Training rhythmic gymnasts to reach peak performance

Rhythmic gymnastics training involves not just the body, but also the brain and mind. Photo: Sarina Rhythmic Gymnastics Club

It was challenging for the young rhythmic gymnastics students of the Sarina Rhythmic Gymnastics Club (SRGC) to adjust to online classes during the movement control order.

Some didn’t like online learning because they felt embarrassed or shy to have their friends looking at them since everyone learns together in the online class, shares coach Sarina Sundara Rajah.

“But when we changed our teaching method – using gamification, self- and peer-to-peer evaluation, and a different methodology every week, the students were more comfortable, became curious, and things improved,” says Sarina, a former gold medalist rhythmic gymnast.

Now that the MCO is lifted – the sessions can be online, offline (in person) or a combination of both,” she adds.

It was during these challenging months that Sarina realised how important it was to engage the brain and mind of her students in order to help the young gymnasts achieve peak performance.

“When people think of gymnastics, they usually think of sports, but it’s more than just physical. It also involves the brain and mind (thoughts, emotions, memory and imagination in the brain) and that’s the only way a gymnast can achieve peak performance,” says Sarina.

And that’s why she introduced the Peak Performance Academy (PPA) training programme to her students during the pandemic.

“There have been many negatives during the pandemic, but this is one positive that has come out of it. The PPA, which was launched in January 2021, is birthed as a direct result of the pandemic,” she says.

“Because of the pandemic, we had to shift everything online. And when the movement control order was lifted, we went into a hybrid system: half online, half offline in person,” she explains.

“During this time, we discovered that the students lacked emotional, social, and intellectual engagement because of the closure of schools and everything was conducted online. Parents were also more concerned with their children getting the necessary mind engagement than with them winning gold medals,” she says.

The PPA programme is developed by SynapseCloud, a design lab that produces smart solutions through research and development.

More than just physical

Two students from one family going through neurofeedback. Photo: Sarina Rhythmic Gymnastics ClubTwo students from one family going through neurofeedback.
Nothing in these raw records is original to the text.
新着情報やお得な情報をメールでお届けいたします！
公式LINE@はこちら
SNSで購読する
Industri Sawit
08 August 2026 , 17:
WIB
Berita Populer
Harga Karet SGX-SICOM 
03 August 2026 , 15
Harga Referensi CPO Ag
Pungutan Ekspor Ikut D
Photo: Sarina Rhythmic Gymnastics ClubThere are eight streams in the training, including good habits development, safety awareness, brain reprogramming, monetising opportunities, parental participation, lifestyle optimisation, Steam education (science, technology, engineering, entrepreneurship, arts and mathematics), and speaking.
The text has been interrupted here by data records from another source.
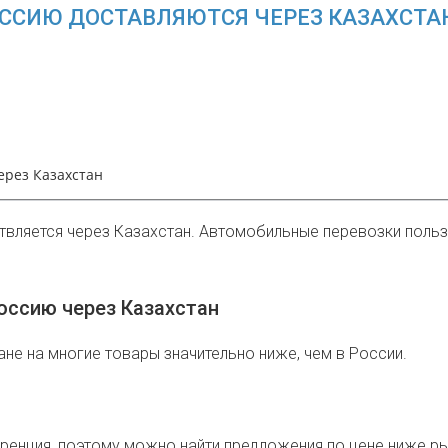
ОССИЮ ДОСТАВЛЯЮТСЯ ЧЕРЕЗ КАЗАХСТА
ерез Казахстан
вляется через Казахстан. Автомобильные перевозки пользую
Россию через Казахстан
е на многие товары значительно ниже, чем в России.
ренция, поэтому можно найти предложения по цене ниже ры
While students are trained in rhythmic gymnastics based on the Malaysian Gymnastics Federation and the Federation of International Gymnastics programmes, the PPA training is based on the principles of neuro- and behavioral sciences.

“We engage not just with our students – who are mainly girls, ranging from the ages of three to 17 – but also their families during the rhythmic gymnastics training, parental engagement, and mind/brain training sessions,” she says.

The training aims to alter daily lifestyle habits, and shift their sleep and dietary habits by sleeping seven to 10 hours daily, removing simple carbohydrates/sugar from their diet, lessening exposure to blue light and devices when close to sleep time, and exercising at a sufficiently high intensity at least six days a week.

The PPA training is done during the weekends from Friday to Sunday. But with the Synapse Management weekly training summary report (Sym), parents are able to use the teaching and learning methods with their children during the weekdays.

“The Sym is like a ‘report card’ where everything is measured and quantified. Both parents and teacher will insert a score to create a line graph revealing a pattern or trend of the child’s progress,” she explains.

Sarina reveals that the training hopes to help the children become peak performers.

“While the body is engaged during the rhythmic gymnastics, and the mind during the mind-opening sessions and social experiments, the brain is engaged during the neurofeedback training.

“For a rhythmic gymnast to achieve her maximum potential and reach peak performance, she needs total development of the mind, brain, and body,” she concludes.